Art Corporation acquires new machinery

eversharp-pensTinashe Makichi Business Reporter
Art Corporation’s ball pen manufacturing division, Eversharp is expecting to increase production by 100 percent this year following the purchase of new equipment and technology by the group.

The new machinery will see Eversharp doubling its current capacity to eight million pens by the end of 2016 from the current four million.

The group last year started drawing down from the $18 million facility offered by Taesung Chemical Company Limited that has enabled the company to purchase new equipment and machinery.

Chief Executive Mr Richard Zirobwa during a private tour of the new facilities yesterday said the company’s drive to purchase new equipment is aimed at improving economies of scale.

“The group is currently trading in a considerably difficult operating environment characterized by tight liquidity conditions and poor market demand hence the need for the company to be innovative through bringing in new technology that makes the company globally competitive.

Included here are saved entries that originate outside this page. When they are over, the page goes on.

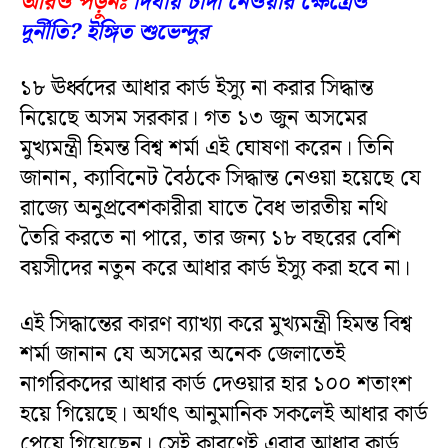
আরও পড়ুনঃ
দিঘায় চাঁদা নেওয়ার ক্ষেত্রেও
দুর্নীতি? ইঙ্গিত শুভেন্দুর
১৮ ঊর্ধ্বদের আধার কার্ড ইস্যু না করার সিদ্ধান্ত
নিয়েছে অসম সরকার। গত ১৩ জুন অসমের
মুখ্যমন্ত্রী হিমন্ত বিশ্ব শর্মা এই ঘোষণা করেন। তিনি
জানান, ক্যাবিনেট বৈঠকে সিদ্ধান্ত নেওয়া হয়েছে যে
রাজ্যে অনুপ্রবেশকারীরা যাতে বৈধ ভারতীয় নথি
তৈরি করতে না পারে, তার জন্য ১৮ বছরের বেশি
বয়সীদের নতুন করে আধার কার্ড ইস্যু করা হবে না।
এই সিদ্ধান্তের কারণ ব্যাখ্যা করে মুখ্যমন্ত্রী হিমন্ত বিশ্ব
শর্মা জানান যে অসমের অনেক জেলাতেই
নাগরিকদের আধার কার্ড দেওয়ার হার ১০০ শতাংশ
হয়ে গিয়েছে। অর্থাৎ আনুমানিক সকলেই আধার কার্ড
পেয়ে গিয়েছেন। সেই কারণেই এবার আধার কার্ড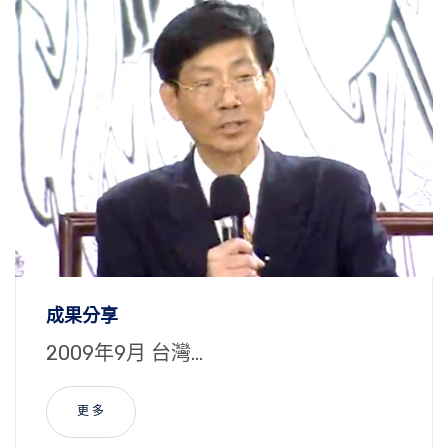
成果分享
2009年9月 台灣...
更 多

“I am pleased to advise that having fulfilled the terms of the facility, the group has now commenced drawing down on these facilities from our Korean partner,” said Mr Zirobwa.

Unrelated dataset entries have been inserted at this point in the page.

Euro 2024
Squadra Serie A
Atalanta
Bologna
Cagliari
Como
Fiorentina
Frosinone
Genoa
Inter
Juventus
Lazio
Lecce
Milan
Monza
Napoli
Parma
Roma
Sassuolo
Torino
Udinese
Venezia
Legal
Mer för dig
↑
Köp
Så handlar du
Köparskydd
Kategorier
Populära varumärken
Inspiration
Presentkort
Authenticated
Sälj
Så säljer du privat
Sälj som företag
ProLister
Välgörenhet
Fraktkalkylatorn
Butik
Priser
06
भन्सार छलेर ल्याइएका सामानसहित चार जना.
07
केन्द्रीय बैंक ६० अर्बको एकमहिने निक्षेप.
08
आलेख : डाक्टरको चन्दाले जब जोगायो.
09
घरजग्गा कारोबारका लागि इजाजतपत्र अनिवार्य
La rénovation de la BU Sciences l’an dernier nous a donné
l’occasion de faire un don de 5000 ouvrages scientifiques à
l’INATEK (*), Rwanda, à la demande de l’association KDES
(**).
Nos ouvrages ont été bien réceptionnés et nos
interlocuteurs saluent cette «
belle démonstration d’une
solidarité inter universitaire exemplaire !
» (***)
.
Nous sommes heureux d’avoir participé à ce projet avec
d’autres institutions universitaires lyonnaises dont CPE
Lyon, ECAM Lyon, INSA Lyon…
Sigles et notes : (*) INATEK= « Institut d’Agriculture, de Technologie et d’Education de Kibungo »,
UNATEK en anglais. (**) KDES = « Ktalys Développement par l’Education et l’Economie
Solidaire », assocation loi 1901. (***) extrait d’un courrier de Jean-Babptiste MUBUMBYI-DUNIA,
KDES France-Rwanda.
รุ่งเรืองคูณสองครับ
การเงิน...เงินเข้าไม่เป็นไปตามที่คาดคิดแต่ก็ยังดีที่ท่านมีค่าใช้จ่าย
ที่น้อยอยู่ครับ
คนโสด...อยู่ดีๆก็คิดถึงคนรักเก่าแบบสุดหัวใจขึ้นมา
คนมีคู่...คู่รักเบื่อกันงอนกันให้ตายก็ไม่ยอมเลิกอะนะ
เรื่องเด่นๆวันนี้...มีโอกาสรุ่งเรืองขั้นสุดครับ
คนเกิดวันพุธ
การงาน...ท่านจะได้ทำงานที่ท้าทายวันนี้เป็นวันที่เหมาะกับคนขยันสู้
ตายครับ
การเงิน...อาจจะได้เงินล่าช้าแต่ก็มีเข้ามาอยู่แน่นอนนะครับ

The Art Corporation board has approved facilities offered by Taesung Chemical of up to $3 million to finance raw material purchases and up to $15 million to finance capital expenditure over a period of five years.

Total upgrade of the phase one of Eversharp costed $400, 000 and phase two will cost the same amount. All work on phase one has been completed and it is now left for the shareholder to push management to deliver.

“We are talking about four million pens and we have doubled that capacity by also increasing production capacity of other products around the pen and the idea is to reduce our costs and achieve regional cost competitiveness.

The machines we will be using from now are the latest in the world today and that is comforting. Eversharp should be a different Company in 2015,” said Mr Zirobwa.

He said the shareholder is ready for Phase two of the projects and management is trying to looking at the cash flows and this depends on the company’s ability place its cash flows to be able to match the expectations of repayments.

“Generally speaking we are keen to see phase two completed again in the current year. We eye a complete repositioning of Eversharp,” he said.

The commissioning of the new machine will see a significant reduction in cost of production which should improve margins and profitability further in the coming year.

He said Eversharp is currently failing to meet the market demand of about five million pens during peak periods as the current production capacity remains flat at four million pens due to lack of new machines.